Aunt Carter came in before we had been an hour at home. I think she watched the opportunity of Saul's absence to find me alone.

"See!" she exclaimed, holding up to my view a small eminence of stockings, "see what I have done, while you've just been going about the world doing nothing at all!" And with a really warm shake of my hand, Aunt Carter seated herself, for the second time, in Saul's chair.

"Why, I've been knitting too!" I said, in extenuation.

"What?" asked Aunt Carter. "Some new-fashioned thing or other, I'll warrant."

"No,—something that is as old as Eve."

"Who ever heard of Eve's knitting? The Bible doesn't say one word about it, Mrs. Monten. Besides, I don't think little Cain and Abel wore stockings at all."

"I did not say that Eve knit in Paradise. I only said I'd been knitting at something as old as Eve. I meant the thread of life. Here comes my husband to tell you how industrious I have been."

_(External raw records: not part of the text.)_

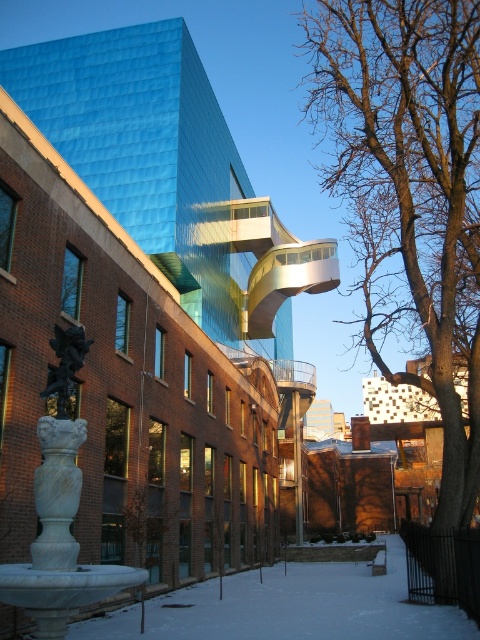
Question: Is bare branches at center above white marble statue at center?

Choices:
 (A) no
 (B) yes

Answer: (B)

Question: Can you confirm if bare branches at center is positioned to the left of black marble statue at lower left?

Choices:
 (A) no
 (B) yes

Answer: (A)

Question: Considering the real-world distances, which object is closest to the white powdery snow at lower center?

Choices:
 (A) bare branches at center
 (B) black marble statue at lower left

Answer: (B)

Question: Is bare branches at center wider than white powdery snow at lower center?

Choices:
 (A) no
 (B) yes

Answer: (B)

Question: Which of the following is the closest to the observer?

Choices:
 (A) (44, 390)
 (B) (49, 534)
 (C) (193, 589)
 (D) (472, 83)

Answer: (B)

Question: Among these points, which one is farthest from the camera?

Choices:
 (A) (64, 497)
 (B) (458, 83)
 (C) (451, 616)
 (D) (76, 336)

Answer: (B)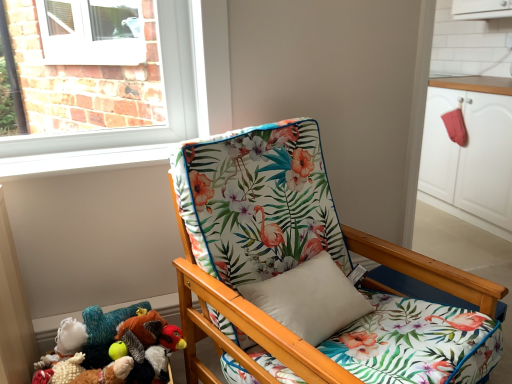
Question: Can you confirm if white matte cabinet at right is shorter than fluffy white stuffed animal at lower left, marked as the first toy in a left-to-right arrangement?

Choices:
 (A) no
 (B) yes

Answer: (A)

Question: Is white matte cabinet at right beside fluffy white stuffed animal at lower left, placed as the second toy when sorted from right to left?

Choices:
 (A) yes
 (B) no

Answer: (B)

Question: Is white matte cabinet at right taller than fluffy white stuffed animal at lower left, marked as the first toy in a left-to-right arrangement?

Choices:
 (A) yes
 (B) no

Answer: (A)

Question: Is the depth of white matte cabinet at right less than that of fluffy white stuffed animal at lower left, placed as the second toy when sorted from right to left?

Choices:
 (A) no
 (B) yes

Answer: (A)

Question: From the image's perspective, is white matte cabinet at right located beneath fluffy white stuffed animal at lower left, placed as the second toy when sorted from right to left?

Choices:
 (A) yes
 (B) no

Answer: (B)

Question: Is white matte cabinet at right wider or thinner than fluffy plush toy at lower left, the 2th toy from the left?

Choices:
 (A) wide
 (B) thin

Answer: (A)

Question: Based on their positions, is white matte cabinet at right located to the left or right of fluffy plush toy at lower left, marked as the 1th toy in a right-to-left arrangement?

Choices:
 (A) right
 (B) left

Answer: (A)

Question: From the image's perspective, is white matte cabinet at right above or below fluffy plush toy at lower left, marked as the 1th toy in a right-to-left arrangement?

Choices:
 (A) above
 (B) below

Answer: (A)

Question: Considering their positions, is white matte cabinet at right located in front of or behind fluffy plush toy at lower left, marked as the 1th toy in a right-to-left arrangement?

Choices:
 (A) front
 (B) behind

Answer: (B)

Question: Considering the positions of point (326, 352) and point (125, 359), is point (326, 352) closer or farther from the camera than point (125, 359)?

Choices:
 (A) closer
 (B) farther

Answer: (A)

Question: Choose the correct answer: Is floral fabric chair at center inside fluffy plush toy at lower left, marked as the 1th toy in a right-to-left arrangement, or outside it?

Choices:
 (A) inside
 (B) outside

Answer: (B)

Question: Is floral fabric chair at center wider or thinner than fluffy plush toy at lower left, marked as the 1th toy in a right-to-left arrangement?

Choices:
 (A) wide
 (B) thin

Answer: (A)

Question: Would you say floral fabric chair at center is to the left or to the right of fluffy plush toy at lower left, marked as the 1th toy in a right-to-left arrangement, in the picture?

Choices:
 (A) left
 (B) right

Answer: (B)

Question: Based on their positions, is white matte cabinet at right located to the left or right of floral fabric chair at center?

Choices:
 (A) right
 (B) left

Answer: (A)

Question: Is white matte cabinet at right spatially inside floral fabric chair at center, or outside of it?

Choices:
 (A) outside
 (B) inside

Answer: (A)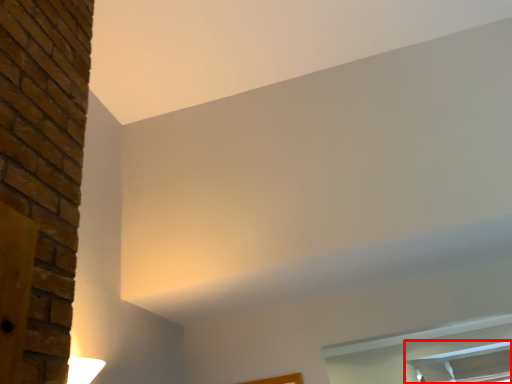
Question: In this image, where is window (annotated by the red box) located relative to window?

Choices:
 (A) left
 (B) right

Answer: (B)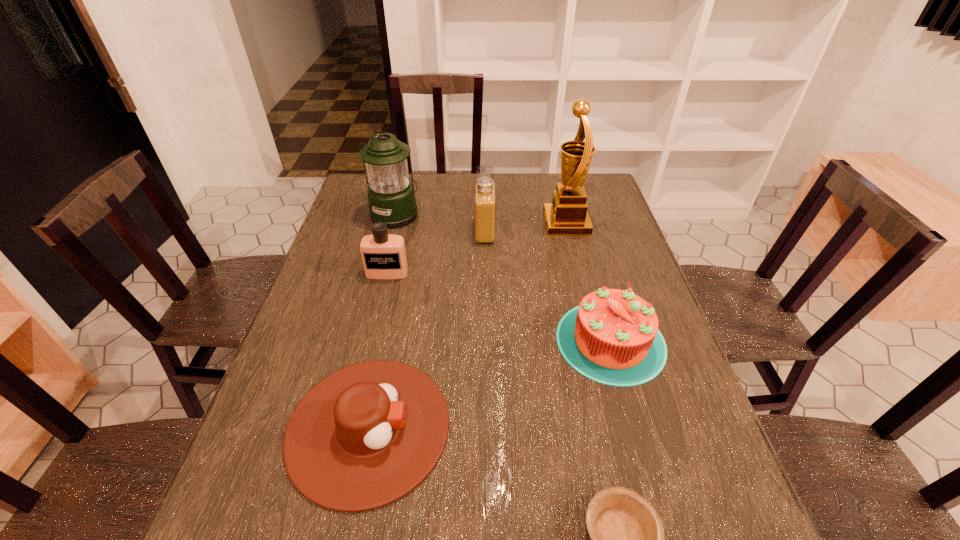
The width and height of the screenshot is (960, 540). Identify the location of free space between the award and the cowboy hat. (468, 325).

Find the location of a particular element. Image resolution: width=960 pixels, height=540 pixels. vacant space in between the cake and the cowboy hat is located at coordinates (490, 384).

Where is `free space between the cake and the tallest object`? free space between the cake and the tallest object is located at coordinates (588, 282).

Where is `free space between the sixth tallest object and the left perfume`? The height and width of the screenshot is (540, 960). free space between the sixth tallest object and the left perfume is located at coordinates (378, 350).

Locate which object is the third closest to the cake. Please provide its 2D coordinates. Your answer should be formatted as a tuple, i.e. [(x, y)], where the tuple contains the x and y coordinates of a point satisfying the conditions above.

[(485, 198)]

The width and height of the screenshot is (960, 540). Find the location of `object identified as the second closest to the cowboy hat`. object identified as the second closest to the cowboy hat is located at coordinates (612, 337).

Find the location of a particular element. vacant region that satisfies the following two spatial constraints: 1. on the front-facing side of the award; 2. on the front label of the fourth farthest object is located at coordinates pyautogui.click(x=579, y=273).

This screenshot has width=960, height=540. What are the coordinates of `vacant region that satisfies the following two spatial constraints: 1. on the front-facing side of the cake; 2. on the right side of the award` in the screenshot? It's located at (596, 341).

Identify the location of vacant position in the image that satisfies the following two spatial constraints: 1. on the front side of the cake; 2. on the front-facing side of the cowboy hat. The height and width of the screenshot is (540, 960). (635, 428).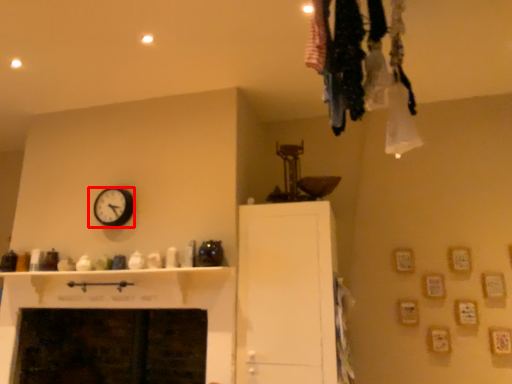
Question: From the image's perspective, considering the relative positions of wall clock (annotated by the red box) and cabinetry in the image provided, where is wall clock (annotated by the red box) located with respect to the staircase?

Choices:
 (A) above
 (B) below

Answer: (A)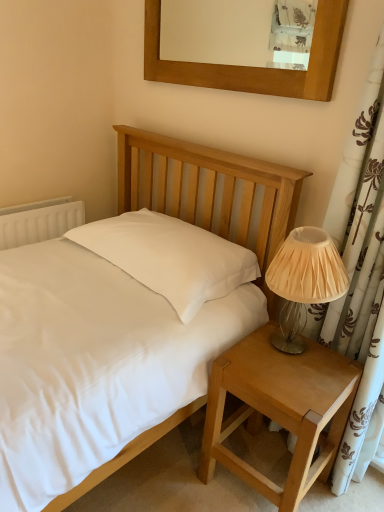
The image size is (384, 512). I want to click on free spot below wooden picture frame at upper center (from a real-world perspective), so [x=230, y=136].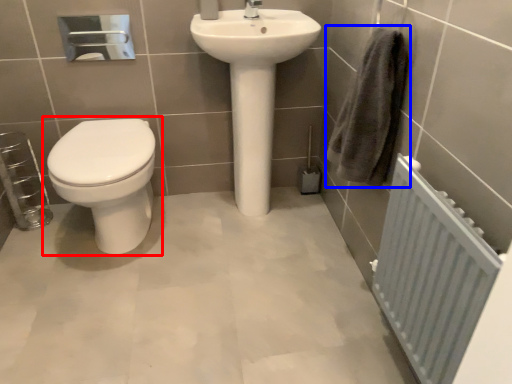
Question: Which object is further to the camera taking this photo, toilet (highlighted by a red box) or bath towel (highlighted by a blue box)?

Choices:
 (A) toilet
 (B) bath towel

Answer: (A)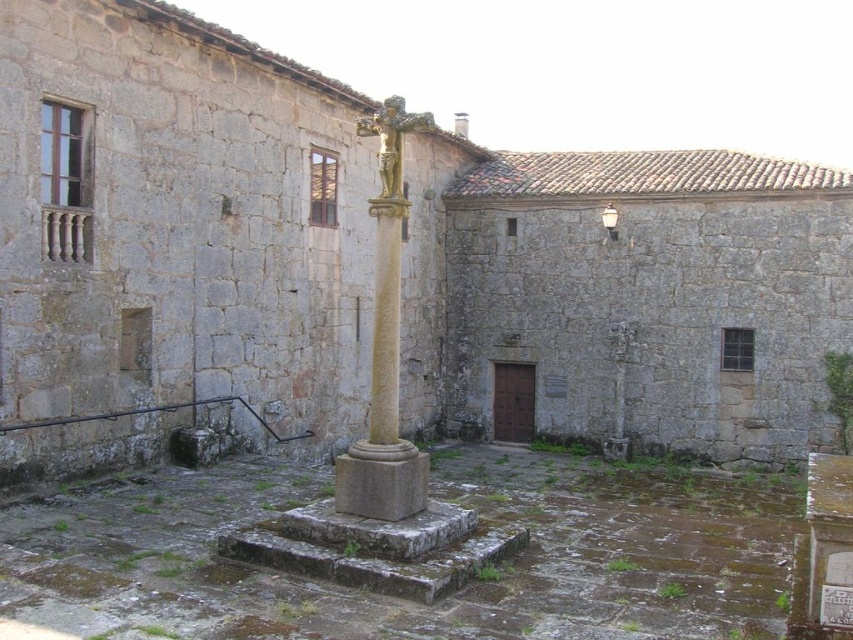
At what (x,y) coordinates should I click in order to perform the action: click on smooth stone cross at center. Please return your answer as a coordinate pair (x, y). Looking at the image, I should click on (386, 348).

Can you confirm if smooth stone cross at center is taller than white ceramic lamp post at upper center?

Indeed, smooth stone cross at center has a greater height compared to white ceramic lamp post at upper center.

Image resolution: width=853 pixels, height=640 pixels. What are the coordinates of `smooth stone cross at center` in the screenshot? It's located at (386, 348).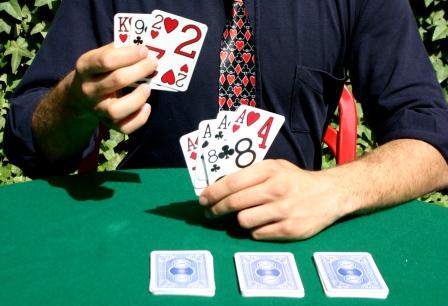
At what (x,y) coordinates should I click in order to perform the action: click on chest. Please return your answer as a coordinate pair (x, y). Looking at the image, I should click on (73, 110).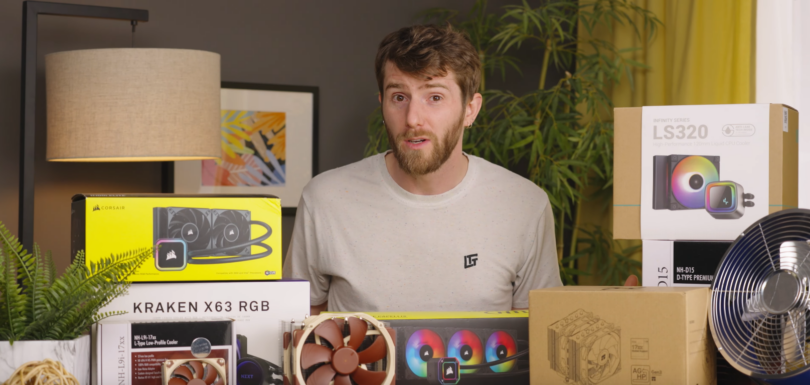
Where is `different audio equipment in front of a man`? The image size is (810, 385). different audio equipment in front of a man is located at coordinates (237, 253), (698, 182), (471, 364), (206, 352).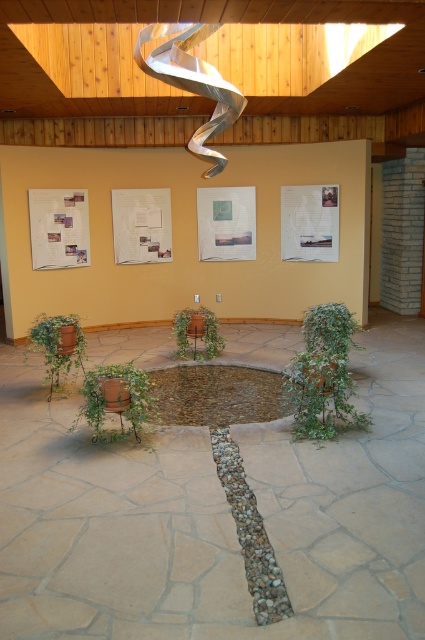
Does point (64, 352) lie behind point (184, 320)?

No, (64, 352) is closer to viewer.

Describe the element at coordinates (57, 344) in the screenshot. I see `green matte pot at lower left` at that location.

What are the coordinates of `green matte pot at lower left` in the screenshot? It's located at (57, 344).

Describe the element at coordinates (323, 374) in the screenshot. This screenshot has height=640, width=425. I see `green leafy plant at center` at that location.

Is green leafy plant at center thinner than green matte pot at lower left?

In fact, green leafy plant at center might be wider than green matte pot at lower left.

Does point (320, 356) lie behind point (70, 344)?

No, (320, 356) is closer to viewer.

In order to click on green leafy plant at center in this screenshot , I will do click(x=323, y=374).

Describe the element at coordinates (116, 401) in the screenshot. The image size is (425, 640). I see `green matte pot at center` at that location.

Does point (110, 368) come farther from viewer compared to point (215, 321)?

No, it is in front of (215, 321).

The image size is (425, 640). I want to click on green matte pot at center, so click(116, 401).

At what (x,y) coordinates should I click in order to perform the action: click on green matte pot at center. Please return your answer as a coordinate pair (x, y). The image size is (425, 640). Looking at the image, I should click on click(116, 401).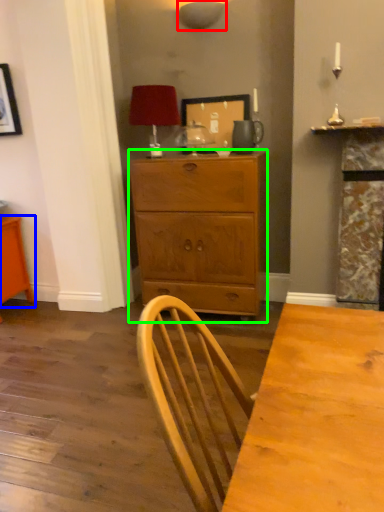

Saul led Aunt Carter on to talk of her youth, and gradually of his father, until he had learned all that she knew of his history. It was very little: only that a fur-trader and a party of Dacotahs came to the village, she had heard her father say, to sell their skins, bringing a brown little boy with them; that the child fell sick with scarlet fever, and they left him to the mercy of the village people, and never came back for him, although they had said they would.

Did Luella give her boy away?—Never, I was convinced, and Saul likewise.

Saul went back into his round of professional duties, and with much heart for a while.